Y ahora aquí estoy, escribiendo una nueva.

Así soy yo.

Fuera corre una brisa muy agradable, de esas que son capaces de erizarte el vello sin hacerte sentir frío, como pasa con algunos abrazos.

Llevo un par de días durmiendo con la ventana cerrada y ha sido lo más parecido a darle un beso en la boca al otoño.

Llevo también otro par de días en los que me levanto y me acuesto con la canción del Dúo Dinámico ‘El final del verano’ resonando en mi cabeza sin parar.

Sólo necesito tararearla para transportarme y verme allí, en casa de mis padres, la mía, metiéndome en la bañera con mi madre para ducharnos juntas y enjabonarnos la una a la otra la espalda mientras la cantamos al unísono.

En las partes más aguda tirábamos de falsete siendo conscientes de que podríamos reventarle el tímpano a cualquiera que estuviera cerca, pero a nosotras nos sonaba genial.

En esa época septiembre se presentaba, y yo lo sentía, de una manera muy distinta a la que lo hace ahora.

Suponía el final de la que era mi estación favorita del año, el verano.

Con su llegada se acababan las meriendas-cena, las escapadas con Gemma a ‘la tiendecilla’ para comprar chuches, las noches de palomitas y cine de verano y las mañanas de mercadillo de los martes.

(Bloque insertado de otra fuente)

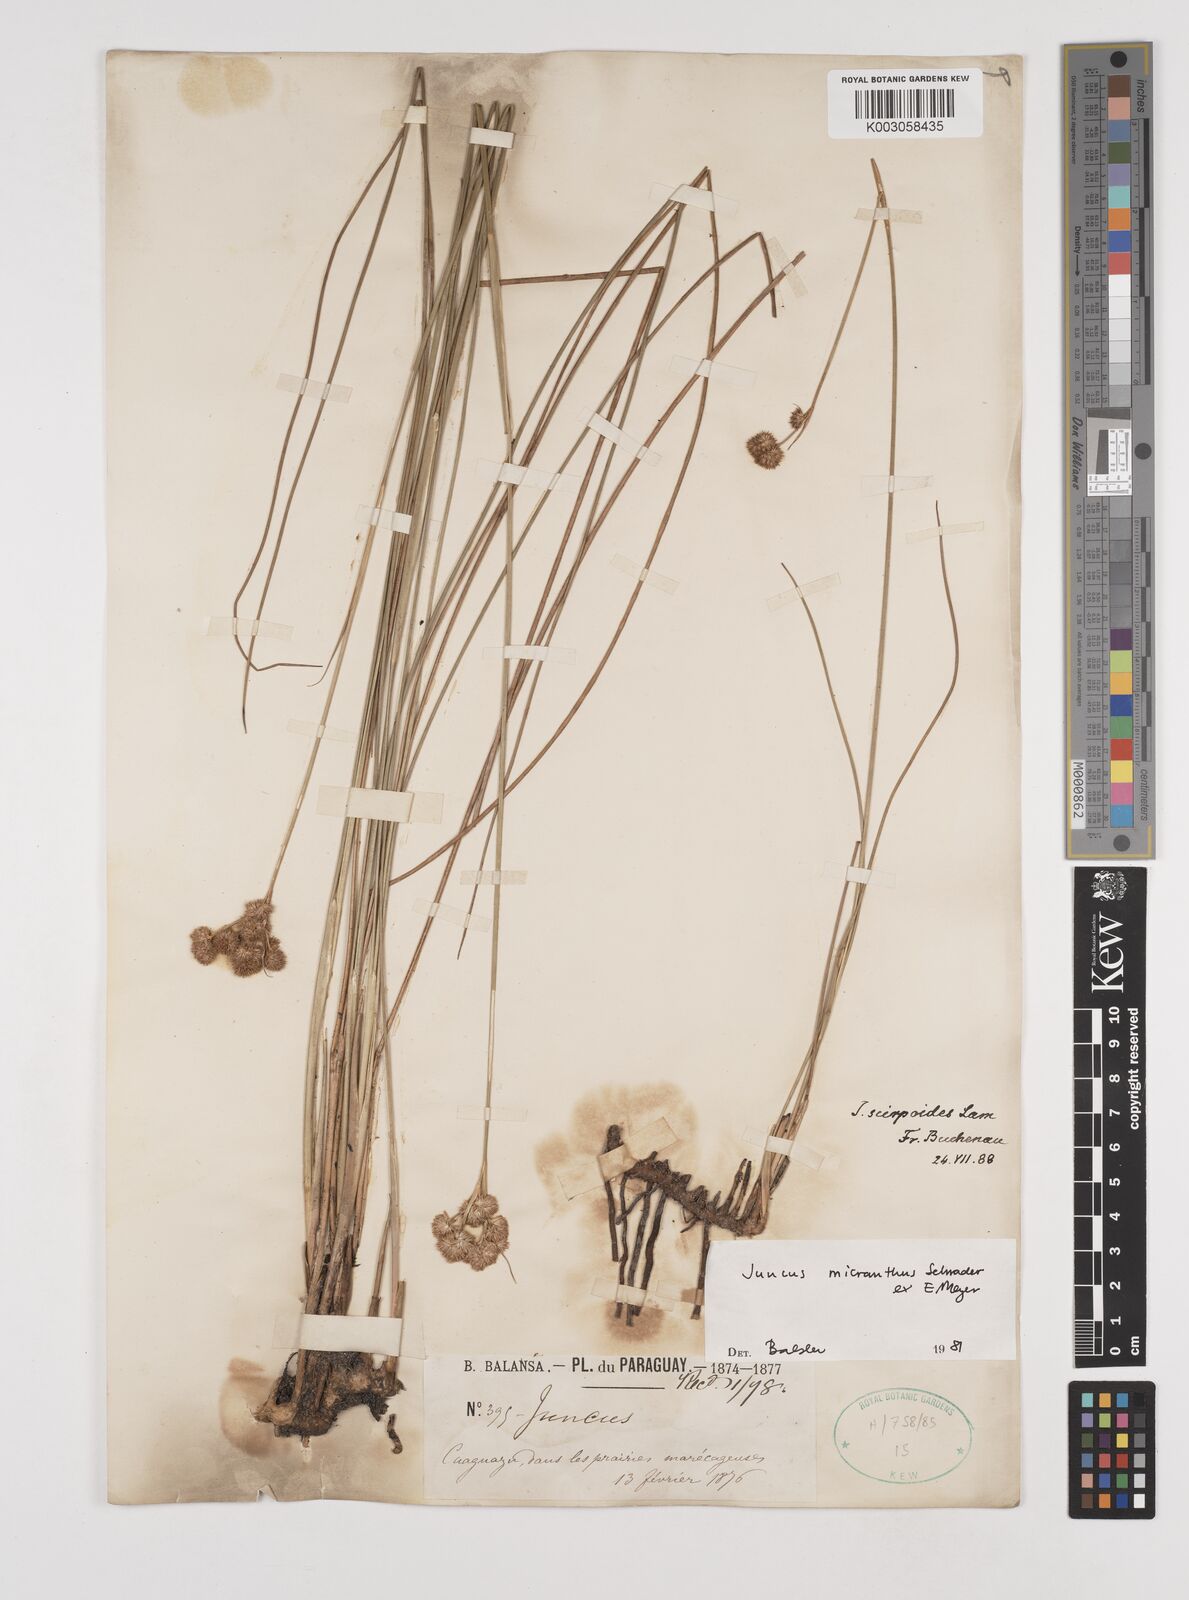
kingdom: Plantae
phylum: Tracheophyta
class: Liliopsida
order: Poales
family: Juncaceae
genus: Juncus
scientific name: Juncus micranthus
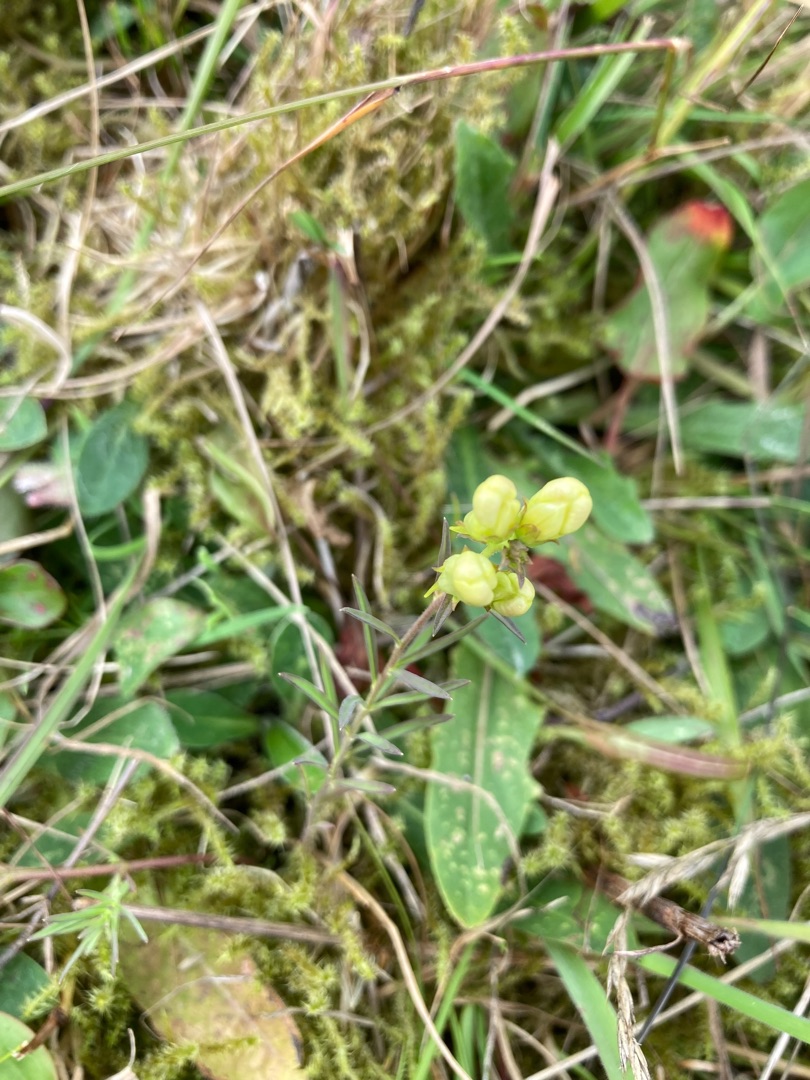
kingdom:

Su llegada olía a libros nuevos, los de un curso que siempre ansiaba empezar.

Los abría, como si de un abanico se tratase, y dejaba pasear las hojas por mi nariz una y otra vez, aspirando el olor todo lo fuerte que podía, intentando que reposase y no se fuese nunca.

Nada me hacía más ilusión que ir a comprar material nuevo; estuches enormes, cuantos más bolsillos tuvieran, mejor. Libretas, de cuadros siempre, y la más gorda que hubiera en la papelería.

Una mochila nueva cada año, que la del anterior era demasiado infantil.

Bolígrafos de todos los colores con los que decorar mis carpetas y agenda con frases que me hacían sentirme escritora o filósofa, aún no lo tengo claro.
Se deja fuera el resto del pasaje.